Il fondo, tuttavia, non è solo europeo: l’attenzione si sposterà a breve sull’altra sponda dell’Atlantico, dove la Federal Reserve si prepara a un passaggio di consegne storico. Per la prima volta, il Federal Open Market Committee (Fomc) – in programma per il 17 e 18 giugno – sarà presieduto da Kevin Warsh, succeduto a Jerome Powell in un clima di grande attesa.

La sua prima riunione, spiegano gli addetti ai lavori, potrebbe essere caratterizzata più da un cambiamento nei toni della comunicazione e nelle "dot plot" (le proiezioni sui tassi) che da una vera e propria sterzata sui numeri, dato che l’inflazione americana viaggia ancora ben al di sopra dell’obiettivo del 2%.

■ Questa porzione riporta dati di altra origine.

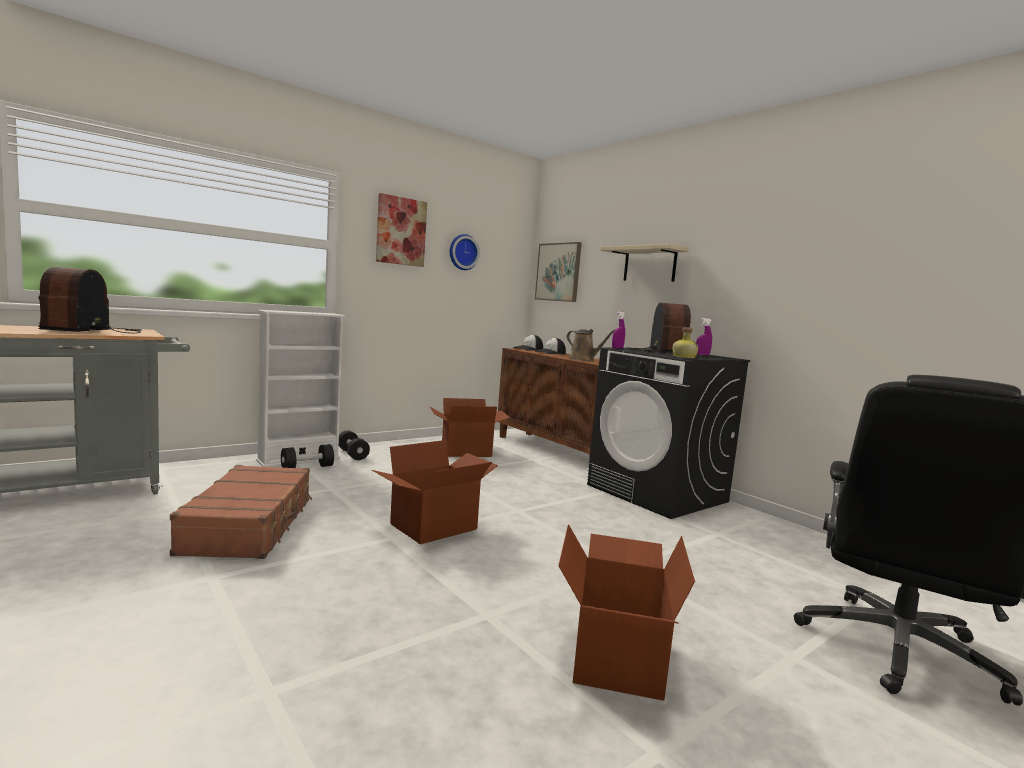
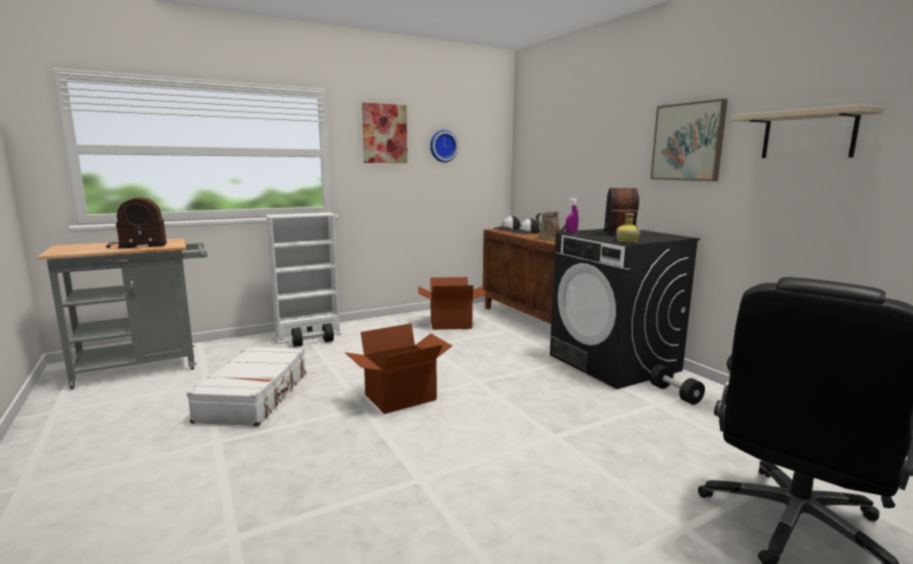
camera: 10 degrees right, 5 degrees up
(95, 331) = (137, 245): radio -> radio turned 120 degrees counterclockwise
(250, 525) = (255, 396): brown suitcase -> white suitcase
(352, 454) = (353, 329): black dumbbell -> black dumbbell (675, 394)
(558, 272) = (532, 156): picture -> picture (687, 142)
(615, 658) = (516, 522): cardboard box -> none
(649, 265) = (609, 148): beige shelf -> beige shelf (808, 135)
(702, 354) = (654, 234): purple spray bottle -> none

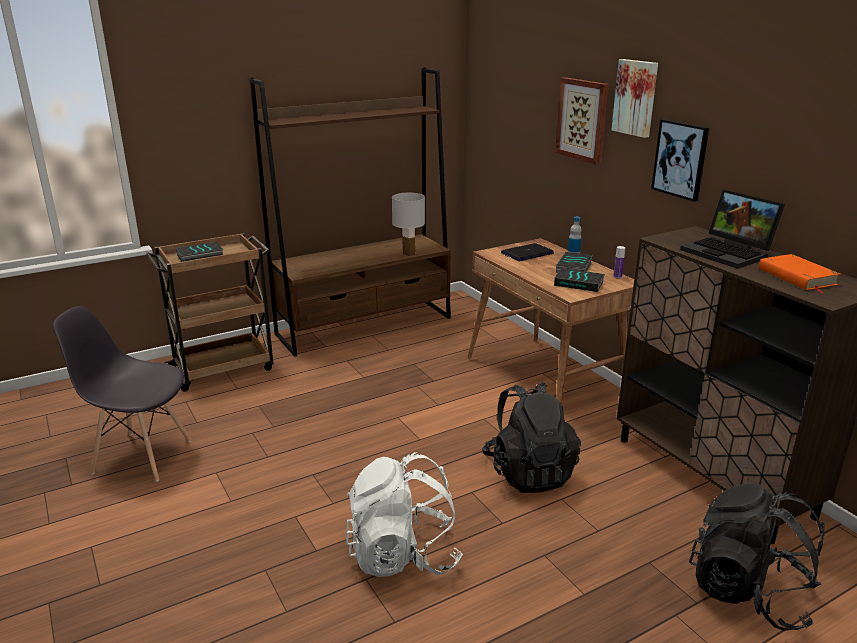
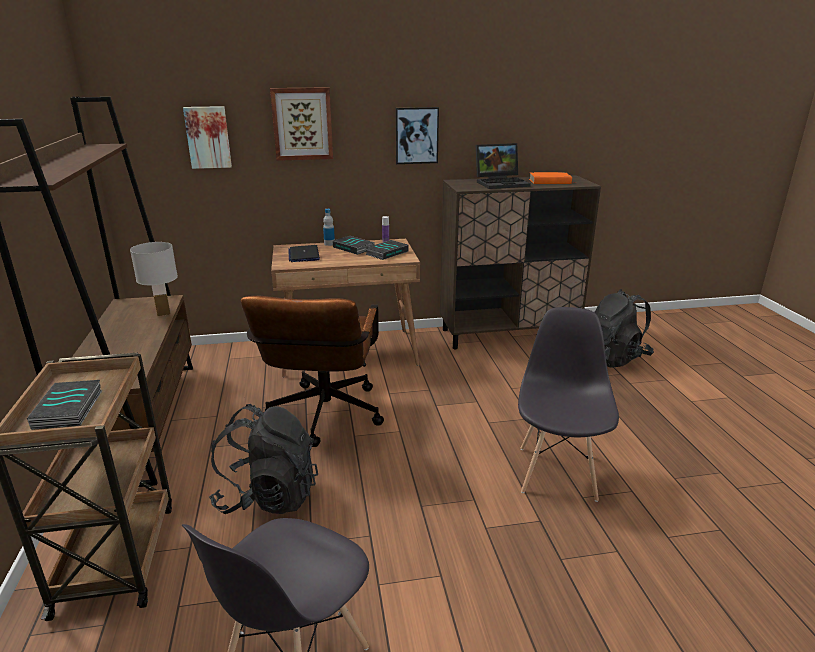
camera: 70 degrees left, 0 degrees up
(403, 555) = (557, 472): white backpack -> grey chair
(414, 395) = (323, 418): none -> brown office chair
(529, 472) = (474, 392): black backpack -> black backpack (268, 496)
(636, 97) = (363, 95): picture -> picture (208, 137)

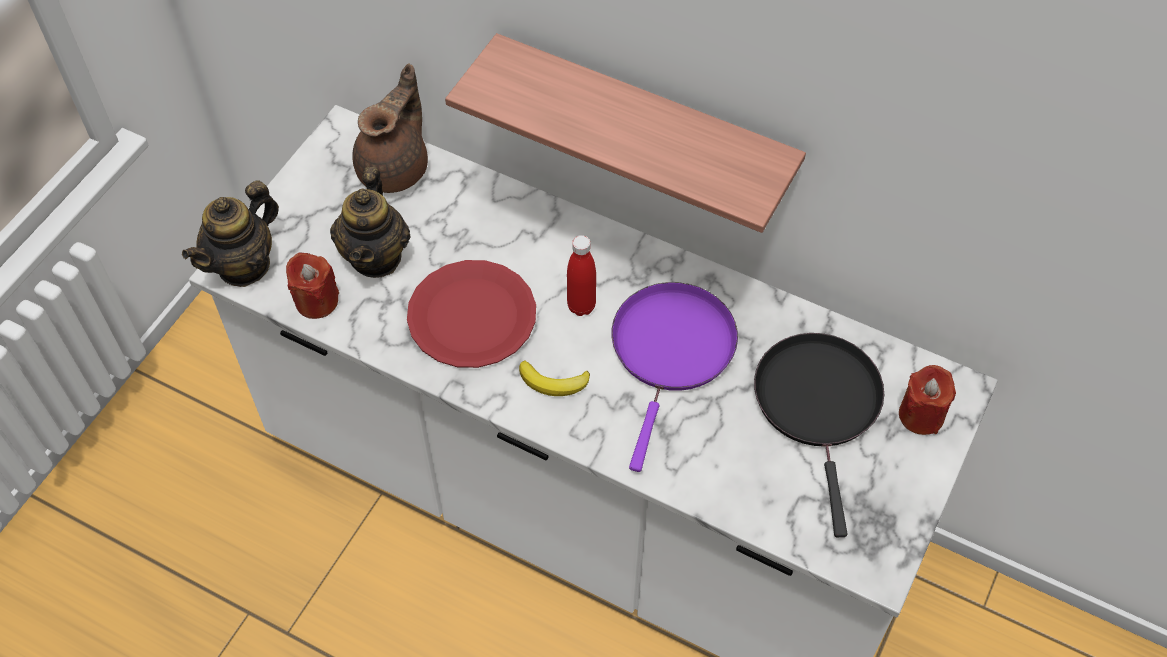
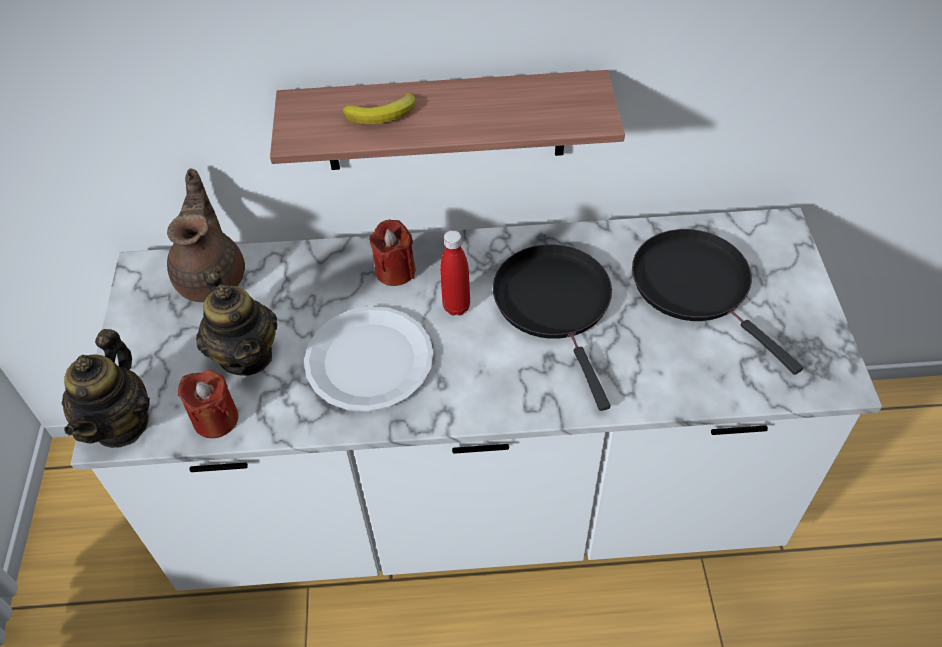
camera: 30 degrees left, 5 degrees down
(471, 316) = (369, 361): red plate -> white plate
(553, 382) = (480, 377): banana -> banana (383, 114)
(672, 351) = (555, 304): purple frying pan -> black frying pan
(921, 415) = (772, 257): red candle -> red candle (395, 271)

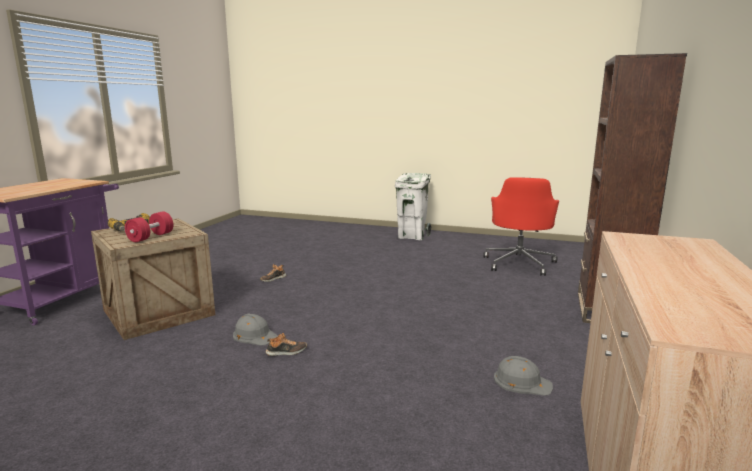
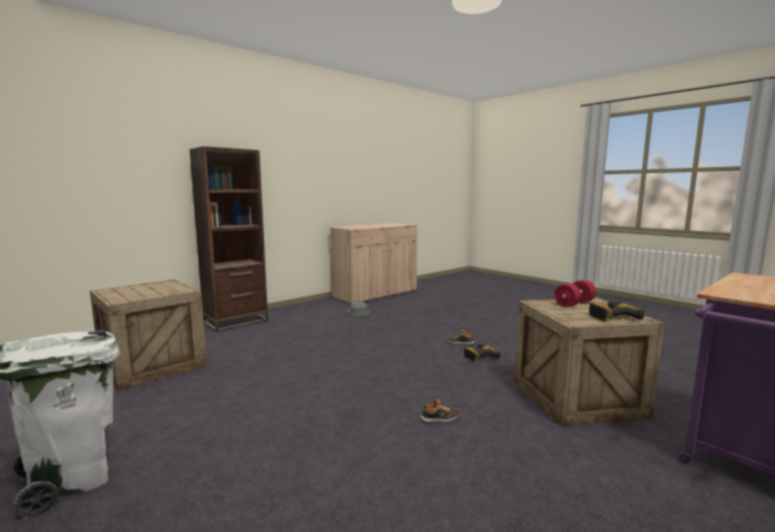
camera: 150 degrees left, 5 degrees down
(254, 335) = (479, 356): grey hard hat -> power drill
(519, 263) = (153, 365): red office chair -> crate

Il crollo dei colossi tech e la retromarcia dell’Ai

A completare il quadro di una cautela diffusa, infine, contribuisce il dietrofront dei listini asiatici, dove i titoli tecnologici hanno subito pesanti perdite. La "retromarcia", come viene definita negli ambienti finanziari, colpisce in particolare le aziende più esposte al settore dell’intelligenza artificiale, simbolo delle eccessive speculazioni delle scorse settimane.

Le vendite sui mercati americani e asiatici, se da un lato raffreddano gli entusiasmi, dall’altro offrono lo spunto per una riflessione più ampia sulla sostenibilità delle valutazioni di questi giganti; una bolla, quella dell’Ai, che forse inizia a mostrare i primi segni di cedimento, trasferendo liquidità verso settori più tradizionali come l’energia e la difesa, che infatti reggono meglio l’urto della cronaca.